▶ _ABOUT THIS EXERCISE_:
Set down each entry from the block beneath, exactly as written.

*** ENTRIES SUPPLIED Section Begins ***

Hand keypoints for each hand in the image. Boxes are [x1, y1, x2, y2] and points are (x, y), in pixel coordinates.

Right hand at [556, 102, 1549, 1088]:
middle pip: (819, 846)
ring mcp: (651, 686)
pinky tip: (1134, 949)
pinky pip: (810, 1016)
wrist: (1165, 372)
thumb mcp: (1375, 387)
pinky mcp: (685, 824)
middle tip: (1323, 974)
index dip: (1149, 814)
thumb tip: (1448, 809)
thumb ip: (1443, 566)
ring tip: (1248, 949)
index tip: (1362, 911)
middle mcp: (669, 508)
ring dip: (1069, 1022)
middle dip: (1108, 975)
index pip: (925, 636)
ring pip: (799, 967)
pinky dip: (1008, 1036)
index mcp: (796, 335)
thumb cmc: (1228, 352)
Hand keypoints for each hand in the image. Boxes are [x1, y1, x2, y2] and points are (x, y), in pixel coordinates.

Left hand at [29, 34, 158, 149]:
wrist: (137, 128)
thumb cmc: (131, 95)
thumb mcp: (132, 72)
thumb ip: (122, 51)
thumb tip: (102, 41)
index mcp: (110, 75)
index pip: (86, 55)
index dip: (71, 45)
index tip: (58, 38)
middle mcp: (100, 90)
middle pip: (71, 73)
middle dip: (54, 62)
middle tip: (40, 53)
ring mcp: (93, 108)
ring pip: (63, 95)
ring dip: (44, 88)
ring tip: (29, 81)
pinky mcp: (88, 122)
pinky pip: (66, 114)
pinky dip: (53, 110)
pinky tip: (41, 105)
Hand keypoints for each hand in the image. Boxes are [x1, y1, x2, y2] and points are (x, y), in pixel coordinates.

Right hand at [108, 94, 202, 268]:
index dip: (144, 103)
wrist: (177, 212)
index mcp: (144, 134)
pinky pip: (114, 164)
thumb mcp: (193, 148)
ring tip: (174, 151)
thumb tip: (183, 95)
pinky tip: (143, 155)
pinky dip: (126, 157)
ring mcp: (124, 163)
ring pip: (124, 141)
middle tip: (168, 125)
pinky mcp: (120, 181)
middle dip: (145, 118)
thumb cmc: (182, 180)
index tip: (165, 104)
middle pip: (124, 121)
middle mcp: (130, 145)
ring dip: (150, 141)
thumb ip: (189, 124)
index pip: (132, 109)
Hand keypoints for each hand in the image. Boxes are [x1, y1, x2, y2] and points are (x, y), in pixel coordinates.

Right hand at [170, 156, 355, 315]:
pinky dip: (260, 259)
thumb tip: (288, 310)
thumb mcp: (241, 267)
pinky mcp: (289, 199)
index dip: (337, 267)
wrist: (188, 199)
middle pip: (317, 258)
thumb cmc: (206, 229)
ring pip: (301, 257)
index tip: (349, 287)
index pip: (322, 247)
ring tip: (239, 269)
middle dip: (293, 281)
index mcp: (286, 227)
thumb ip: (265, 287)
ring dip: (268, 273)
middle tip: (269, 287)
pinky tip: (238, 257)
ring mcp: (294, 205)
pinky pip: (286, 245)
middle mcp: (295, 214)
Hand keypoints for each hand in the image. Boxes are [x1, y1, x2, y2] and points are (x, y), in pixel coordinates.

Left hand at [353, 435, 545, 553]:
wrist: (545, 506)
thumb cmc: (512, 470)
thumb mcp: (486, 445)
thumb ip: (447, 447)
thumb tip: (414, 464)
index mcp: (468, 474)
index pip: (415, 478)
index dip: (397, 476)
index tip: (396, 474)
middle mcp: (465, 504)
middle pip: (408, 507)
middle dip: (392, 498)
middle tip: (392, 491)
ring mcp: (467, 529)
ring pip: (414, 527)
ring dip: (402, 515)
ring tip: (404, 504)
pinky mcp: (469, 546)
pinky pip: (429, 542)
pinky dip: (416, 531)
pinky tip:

*** ENTRIES SUPPLIED Section Ends ***

▶ _EXERCISE RESPONSE_:
Hand keypoints for each hand in the image. Boxes are [x1, y1, x2, y2] and points are (x, y), in pixel coordinates.

Right hand at [556, 102, 1549, 1088]:
middle pip: (819, 846)
ring mcp: (651, 686)
pinky tip: (1134, 949)
pinky pip: (810, 1016)
wrist: (1165, 372)
thumb mcp: (1375, 387)
pinky mcp: (685, 824)
middle tip: (1323, 974)
index dip: (1149, 814)
thumb tip: (1448, 809)
thumb ip: (1443, 566)
ring tip: (1248, 949)
index tip: (1362, 911)
middle mcp: (669, 508)
ring dip: (1069, 1022)
middle dip: (1108, 975)
index pip: (925, 636)
ring pip: (799, 967)
pinky dip: (1008, 1036)
index mcp: (796, 335)
thumb cmc: (1228, 352)
Hand keypoints for each hand in the image. Boxes are [x1, y1, x2, y2] and points are (x, y), in pixel coordinates.

Left hand at [29, 34, 158, 149]:
wrist: (137, 128)
thumb cmc: (131, 95)
thumb mcp: (132, 72)
thumb ip: (122, 51)
thumb tip: (102, 41)
index mcp: (110, 75)
index pip: (86, 55)
index dip: (71, 45)
index tip: (58, 38)
middle mcp: (100, 90)
middle pip: (71, 73)
middle dip: (54, 62)
middle tip: (40, 53)
ring mcp: (93, 108)
ring pip: (63, 95)
ring dip: (44, 88)
ring tip: (29, 81)
pinky mcp: (88, 122)
pinky pip: (66, 114)
pinky dip: (53, 110)
pinky tip: (41, 105)
Hand keypoints for each hand in the image. Boxes are [x1, y1, x2, y2] and points are (x, y), in pixel coordinates.

Right hand at [108, 94, 202, 268]:
index dip: (144, 103)
wrist: (177, 212)
index mcp: (144, 134)
pinky pip: (114, 164)
thumb mcp: (193, 148)
ring tip: (174, 151)
thumb tip: (183, 95)
pinky tip: (143, 155)
pinky dip: (126, 157)
ring mcp: (124, 163)
ring pip: (124, 141)
middle tip: (168, 125)
pinky mcp: (120, 181)
middle dip: (145, 118)
thumb cmc: (182, 180)
index tip: (165, 104)
middle pip: (124, 121)
middle mcp: (130, 145)
ring dip: (150, 141)
thumb ip: (189, 124)
index pip: (132, 109)
Hand keypoints for each hand in the image. Boxes are [x1, y1, x2, y2] and points are (x, y), in pixel coordinates.

Right hand at [170, 156, 355, 315]:
pinky dip: (260, 259)
thumb tip: (288, 310)
thumb mcp: (241, 267)
pinky mcp: (289, 199)
index dip: (337, 267)
wrist: (188, 199)
middle pip: (317, 258)
thumb cmc: (206, 229)
ring pip: (301, 257)
index tip: (349, 287)
index pip: (322, 247)
ring tip: (239, 269)
middle dip: (293, 281)
index mcp: (286, 227)
thumb ip: (265, 287)
ring dip: (268, 273)
middle tip: (269, 287)
pinky tip: (238, 257)
ring mcp: (294, 205)
pinky pip: (286, 245)
middle mcp: (295, 214)
Hand keypoints for each hand in the image. Boxes are [x1, y1, x2, y2] and points are (x, y), in pixel coordinates.

Left hand at [353, 435, 545, 553]:
wrist: (545, 506)
thumb cmc: (512, 470)
thumb mcp: (486, 445)
thumb ip: (447, 447)
thumb tip: (414, 464)
index mcp: (468, 474)
index pip: (415, 478)
index dip: (397, 476)
index tip: (396, 474)
middle mcp: (465, 504)
middle pip: (408, 507)
middle dip: (392, 498)
middle tip: (392, 491)
ring mcp: (467, 529)
ring pip: (414, 527)
ring dip: (402, 515)
ring tip: (404, 504)
pinky mcp: (469, 546)
pinky pip: (429, 542)
pinky dip: (416, 531)
pinky tip:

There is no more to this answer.